Saturday, 20 March 2010

Architecture in NYC

One of my favourite moments in Woody Allen's Academy Award Winning Hannah and Her Sisters (1986), is the scene in which Sam Waterston's character takes Dianne Wiest and Carrie Fisher on a whirlwind tour of New York City to visit some of his favourite architectural sights. The scene is notable because it illustrates, on a very basic level, what I love most about Allen's work. The seeming simplicity of it, the wit, the imagination, the sleight of hand, the effortless inventiveness and the ability to take moments and images that are present at any point in our daily lives - on any street, place or person - and transform them into moments of great cinema.

The scene in question is a delightful little moment that could have easily been included in the film for no other reason than to provide a brief interval or interlude between the more complicated or exhausting relationship dramas that occur throughout. Instead, it is a scene that communicates a great deal about the relationship between these two friends (the characters played by Wiest and Fisher) as they attempt to feign interest in this travelogue of buildings and places simply as a way of getting to know this dashing and successful young architect. Their reactions to these great buildings demonstrate a desperate attempt to agree or disagree with whatever Waterston's character is speaking of, while also offering a much more amusing insight into the dynamics of this relationship, as both women attempt to outdo one another for the offer of a ride home.

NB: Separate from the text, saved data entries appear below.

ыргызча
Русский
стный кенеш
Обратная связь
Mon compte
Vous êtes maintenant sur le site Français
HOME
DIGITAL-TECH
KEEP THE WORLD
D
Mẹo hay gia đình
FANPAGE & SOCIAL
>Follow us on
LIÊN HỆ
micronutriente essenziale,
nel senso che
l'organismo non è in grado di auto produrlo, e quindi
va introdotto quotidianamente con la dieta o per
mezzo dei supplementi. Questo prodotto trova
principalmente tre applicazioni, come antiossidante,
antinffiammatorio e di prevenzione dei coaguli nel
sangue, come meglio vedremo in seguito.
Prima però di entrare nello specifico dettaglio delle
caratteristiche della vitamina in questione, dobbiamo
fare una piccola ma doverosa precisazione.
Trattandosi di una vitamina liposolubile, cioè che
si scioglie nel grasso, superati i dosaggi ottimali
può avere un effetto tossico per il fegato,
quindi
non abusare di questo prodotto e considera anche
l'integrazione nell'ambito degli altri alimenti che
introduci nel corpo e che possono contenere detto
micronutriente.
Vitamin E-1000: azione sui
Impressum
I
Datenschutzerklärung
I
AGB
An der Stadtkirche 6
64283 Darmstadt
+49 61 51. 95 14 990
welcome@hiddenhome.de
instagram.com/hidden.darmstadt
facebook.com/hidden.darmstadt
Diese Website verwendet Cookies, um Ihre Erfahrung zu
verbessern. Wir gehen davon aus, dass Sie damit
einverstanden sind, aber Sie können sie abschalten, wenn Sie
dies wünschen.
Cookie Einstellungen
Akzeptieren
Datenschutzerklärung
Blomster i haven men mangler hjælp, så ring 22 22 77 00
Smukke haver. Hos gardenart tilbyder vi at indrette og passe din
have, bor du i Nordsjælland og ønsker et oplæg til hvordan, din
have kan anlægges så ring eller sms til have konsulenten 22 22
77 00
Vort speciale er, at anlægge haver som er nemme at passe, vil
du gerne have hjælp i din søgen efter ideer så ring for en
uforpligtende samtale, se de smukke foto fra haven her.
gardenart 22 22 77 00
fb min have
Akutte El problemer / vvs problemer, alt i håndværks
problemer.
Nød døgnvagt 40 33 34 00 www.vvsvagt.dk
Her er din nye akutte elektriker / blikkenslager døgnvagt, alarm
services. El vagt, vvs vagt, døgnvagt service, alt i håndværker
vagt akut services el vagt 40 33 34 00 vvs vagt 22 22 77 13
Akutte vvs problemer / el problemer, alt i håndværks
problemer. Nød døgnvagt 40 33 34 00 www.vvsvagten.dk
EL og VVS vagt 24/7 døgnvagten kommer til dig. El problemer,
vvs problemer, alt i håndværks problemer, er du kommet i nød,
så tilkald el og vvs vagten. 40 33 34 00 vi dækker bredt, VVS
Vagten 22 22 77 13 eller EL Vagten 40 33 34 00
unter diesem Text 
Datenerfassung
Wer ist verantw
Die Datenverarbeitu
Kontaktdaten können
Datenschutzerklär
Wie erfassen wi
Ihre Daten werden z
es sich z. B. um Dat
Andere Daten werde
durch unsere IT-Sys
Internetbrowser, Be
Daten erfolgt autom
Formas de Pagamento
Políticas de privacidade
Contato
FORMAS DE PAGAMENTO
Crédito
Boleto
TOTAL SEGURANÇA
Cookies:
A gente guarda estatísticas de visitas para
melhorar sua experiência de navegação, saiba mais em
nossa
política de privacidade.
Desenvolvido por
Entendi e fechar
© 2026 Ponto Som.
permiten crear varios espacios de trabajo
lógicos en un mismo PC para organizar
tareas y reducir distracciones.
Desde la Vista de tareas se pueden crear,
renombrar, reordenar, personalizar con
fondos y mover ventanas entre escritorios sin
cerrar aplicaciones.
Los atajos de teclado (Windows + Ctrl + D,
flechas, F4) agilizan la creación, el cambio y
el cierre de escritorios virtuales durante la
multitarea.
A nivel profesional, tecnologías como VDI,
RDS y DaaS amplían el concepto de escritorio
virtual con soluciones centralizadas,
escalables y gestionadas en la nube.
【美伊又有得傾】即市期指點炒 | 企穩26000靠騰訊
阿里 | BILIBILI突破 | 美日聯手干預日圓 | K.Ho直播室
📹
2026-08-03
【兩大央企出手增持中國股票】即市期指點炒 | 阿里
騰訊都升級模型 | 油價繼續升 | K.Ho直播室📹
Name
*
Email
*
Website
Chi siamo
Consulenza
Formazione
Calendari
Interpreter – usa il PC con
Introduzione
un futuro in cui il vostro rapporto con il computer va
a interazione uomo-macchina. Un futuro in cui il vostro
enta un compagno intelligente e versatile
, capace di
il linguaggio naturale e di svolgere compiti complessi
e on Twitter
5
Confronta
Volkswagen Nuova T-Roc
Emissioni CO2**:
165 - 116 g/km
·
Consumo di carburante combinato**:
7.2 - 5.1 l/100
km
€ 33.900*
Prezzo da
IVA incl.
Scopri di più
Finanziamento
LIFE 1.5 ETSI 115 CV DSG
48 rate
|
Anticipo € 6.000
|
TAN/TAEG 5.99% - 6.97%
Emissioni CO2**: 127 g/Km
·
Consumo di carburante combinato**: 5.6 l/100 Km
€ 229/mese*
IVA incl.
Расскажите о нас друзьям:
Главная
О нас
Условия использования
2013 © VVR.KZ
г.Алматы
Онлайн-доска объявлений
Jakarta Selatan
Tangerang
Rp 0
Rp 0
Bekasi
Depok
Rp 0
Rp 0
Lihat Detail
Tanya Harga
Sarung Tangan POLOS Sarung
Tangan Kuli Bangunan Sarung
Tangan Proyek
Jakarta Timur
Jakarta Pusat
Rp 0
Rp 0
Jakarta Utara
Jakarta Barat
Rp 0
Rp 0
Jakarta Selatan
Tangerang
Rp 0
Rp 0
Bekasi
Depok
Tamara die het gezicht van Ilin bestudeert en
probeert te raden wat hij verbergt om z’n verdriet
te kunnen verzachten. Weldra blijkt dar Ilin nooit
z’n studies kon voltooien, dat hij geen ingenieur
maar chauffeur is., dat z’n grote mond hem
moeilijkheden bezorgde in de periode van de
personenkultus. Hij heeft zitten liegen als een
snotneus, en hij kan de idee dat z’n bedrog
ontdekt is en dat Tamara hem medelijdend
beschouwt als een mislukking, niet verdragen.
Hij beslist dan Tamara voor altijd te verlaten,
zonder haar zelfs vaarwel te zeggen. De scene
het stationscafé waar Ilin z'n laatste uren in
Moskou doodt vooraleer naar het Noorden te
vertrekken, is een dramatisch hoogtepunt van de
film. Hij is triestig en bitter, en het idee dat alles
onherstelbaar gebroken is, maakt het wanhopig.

As with any great moment from the films of Woody Allen, this particular scene seems to me to offer a remarkable example of what cinema can achieve, precisely because it is something that could only be communicated through the cinematic form. This scene is further proof of Allen's obvious talent for expressing moments of immense depth and human emotion through incredibly simple though no less ingenious methods, and stands out, in my mind at least, as one single moment of invention from a film seemingly full of them.